Training in the books; Cuche sparkles
BEAVER CREEK – After a lot of hurry-up-and-wait, the men’s World Cup got a training run in Wednesday at Beaver Creek, so Birds of Prey 2011 is officially good to go.
Regardless of today’s weather for a final scheduled training run at 11 a.m. – the forecast is for snow and high winds – there will be a downhill on Friday and the skies look good for that.
One guy everyone might want to keep an eye on is Switzerland’s Didier Cuche, who topped the field in Wednesday’s training with a time of 1 minute, 45.54 seconds. While training is not a guarantee of what will happen come race day, it’s pretty hard to ignore what the 37-year-old has been doing recently.
Last year’s downhill discipline champion and second in the overall points, Cuche has started the speed season with a win at the Lake Louise, Alberta, downhill Saturday and second-place finish in Sunday’s super-G. Throw in five medals in the last four years at Birds of Prey and Wednesday’s good run and Cuche feels pretty fine here.
“The fun is when you ski a hill like that – sunny, good snow, pushing hard, some good turns, some bad turns, nice jumps and coming to the finish, seeing that you were fast,” Cuche said. “Training is always fun when you have no pain and you are not struggling (with) something. Then when you repeat that in the race it’s a perfect day.”
Emphasizing the caveat that it is training, the leader board looked pretty impressive Wednesday nonetheless.
Christof Innerhofer was one-tenth of a second behind Cuche in second place. The fun-loving Italian is coming off a great 2010-11 season, including a three-medal showing at Worlds at Garmisch-Partenkirchen, Germany, – gold in super-G, silver in the super-combined and bronze in the downhill.
He is still shaking off the effects of a training crash in Europe three weeks ago. Innerhofer was off skis for 10 days and originally didn’t think he was going to make the North American swing of the World Cup. He struggled up in Lake Louise last weekend with a 23rd in the downhill and a DNF in the super-G, so Wednesday was good for him.
“I had tried just to push because last week was not so nice for me,” Innerhofer said. “I know that I am not perfect with my head. Every time, I have a little bit of pain. With concentration, I have a little problem. I must push to have confidence, to know that I can go with the best. … I’m happy with that.”
Austria’s Hannes Reichelt clocked a 1:45.65 to take third, and he’s no stranger to success at Beaver Creek. The first two of his five career wins came at Birds of Prey in super-G in 2005 and 2007.
“It was a good training run,” he said. “In the upper part, I think I (went) very fast. In the bottom, I had some mistakes. Tomorrow, I have to do better.”

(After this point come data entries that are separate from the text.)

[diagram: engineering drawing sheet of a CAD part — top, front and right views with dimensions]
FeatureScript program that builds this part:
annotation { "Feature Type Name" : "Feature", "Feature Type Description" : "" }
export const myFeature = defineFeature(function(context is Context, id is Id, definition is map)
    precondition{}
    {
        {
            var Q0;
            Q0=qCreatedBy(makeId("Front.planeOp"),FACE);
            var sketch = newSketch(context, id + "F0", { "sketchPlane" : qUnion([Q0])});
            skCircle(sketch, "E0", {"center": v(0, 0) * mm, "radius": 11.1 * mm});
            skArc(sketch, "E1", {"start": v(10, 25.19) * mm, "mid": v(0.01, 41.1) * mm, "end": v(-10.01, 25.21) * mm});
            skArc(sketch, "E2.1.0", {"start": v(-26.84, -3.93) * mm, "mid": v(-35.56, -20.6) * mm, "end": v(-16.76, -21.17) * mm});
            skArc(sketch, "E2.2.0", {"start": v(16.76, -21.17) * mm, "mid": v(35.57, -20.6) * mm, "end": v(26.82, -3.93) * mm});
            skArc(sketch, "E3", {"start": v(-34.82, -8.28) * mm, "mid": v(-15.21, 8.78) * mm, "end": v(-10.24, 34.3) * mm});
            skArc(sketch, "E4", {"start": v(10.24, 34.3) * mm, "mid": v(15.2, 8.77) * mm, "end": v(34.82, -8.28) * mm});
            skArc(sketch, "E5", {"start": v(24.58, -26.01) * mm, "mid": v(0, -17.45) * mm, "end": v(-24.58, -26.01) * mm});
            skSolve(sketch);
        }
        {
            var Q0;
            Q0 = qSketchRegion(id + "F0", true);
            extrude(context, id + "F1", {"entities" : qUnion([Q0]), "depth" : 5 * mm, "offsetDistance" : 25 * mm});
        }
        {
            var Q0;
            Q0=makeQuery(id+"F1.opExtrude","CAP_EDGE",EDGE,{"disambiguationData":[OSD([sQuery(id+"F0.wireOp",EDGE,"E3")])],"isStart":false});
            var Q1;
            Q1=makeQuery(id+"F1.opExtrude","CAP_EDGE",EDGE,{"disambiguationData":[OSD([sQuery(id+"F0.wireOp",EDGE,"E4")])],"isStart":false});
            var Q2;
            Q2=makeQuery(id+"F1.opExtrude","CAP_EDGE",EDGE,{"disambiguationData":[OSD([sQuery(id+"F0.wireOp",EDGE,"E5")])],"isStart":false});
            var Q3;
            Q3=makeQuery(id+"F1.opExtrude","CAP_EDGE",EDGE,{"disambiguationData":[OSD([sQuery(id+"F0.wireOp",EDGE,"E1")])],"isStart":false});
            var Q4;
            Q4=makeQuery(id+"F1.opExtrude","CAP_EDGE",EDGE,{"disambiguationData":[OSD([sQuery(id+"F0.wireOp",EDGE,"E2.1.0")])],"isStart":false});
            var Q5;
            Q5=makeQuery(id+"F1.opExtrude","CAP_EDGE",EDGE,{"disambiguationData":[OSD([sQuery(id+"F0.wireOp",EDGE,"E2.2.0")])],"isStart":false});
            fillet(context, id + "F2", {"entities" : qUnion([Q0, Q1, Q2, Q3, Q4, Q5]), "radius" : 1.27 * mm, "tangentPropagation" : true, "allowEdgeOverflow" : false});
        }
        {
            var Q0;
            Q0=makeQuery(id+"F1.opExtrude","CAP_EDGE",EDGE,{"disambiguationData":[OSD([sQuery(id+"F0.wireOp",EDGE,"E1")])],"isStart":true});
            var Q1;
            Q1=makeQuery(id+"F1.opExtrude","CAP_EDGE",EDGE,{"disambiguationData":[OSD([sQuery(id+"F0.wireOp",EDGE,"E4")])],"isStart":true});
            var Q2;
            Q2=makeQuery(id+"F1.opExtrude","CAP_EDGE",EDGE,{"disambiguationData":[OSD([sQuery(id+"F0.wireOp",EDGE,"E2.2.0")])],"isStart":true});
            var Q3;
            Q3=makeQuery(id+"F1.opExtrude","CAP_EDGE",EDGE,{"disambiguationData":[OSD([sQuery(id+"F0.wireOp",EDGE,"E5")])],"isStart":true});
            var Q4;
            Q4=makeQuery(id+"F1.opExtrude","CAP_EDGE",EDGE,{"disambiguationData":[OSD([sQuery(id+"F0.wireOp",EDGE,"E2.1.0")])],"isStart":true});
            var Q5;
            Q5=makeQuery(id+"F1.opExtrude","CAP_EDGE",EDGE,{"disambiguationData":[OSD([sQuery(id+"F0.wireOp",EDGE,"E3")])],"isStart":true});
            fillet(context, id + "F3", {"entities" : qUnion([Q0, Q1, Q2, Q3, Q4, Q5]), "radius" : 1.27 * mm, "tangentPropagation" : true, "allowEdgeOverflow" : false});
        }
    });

Reichelt said he was a little too straight in his line in the lower half of the course.
Bode Miller was the top American in fourth and he has his own chapter of Birds of Prey success with three wins from 2004-06 with six medals overall.
The day started slowly with course holds for continued maintenance. Originally scheduled for 11 a.m., the proceedings finally started a little after 12:30 p.m. Wednesday’s area of concern was The Abyss, a compression just before Golden Eagle Jump, which is the second-to-last of the course.
After work around The Pumphouse on the upper half of the course wiped out Tuesday’s training run, there was a little anxiety about completing the required training for a downhill Friday.
“It’s been great weather, great conditions,” said Norway’s Aksel Lund Svindal said. “The snow, the course is in awesome condition, so it was kind of weird to have training canceled (Tuesday).”
Svindal went on to say that he agreed with the decision, but given his nice resume here – three wins, he’s ready to go.
“I know this is a hill I can be fast on,” he said. “That’s all that matters.”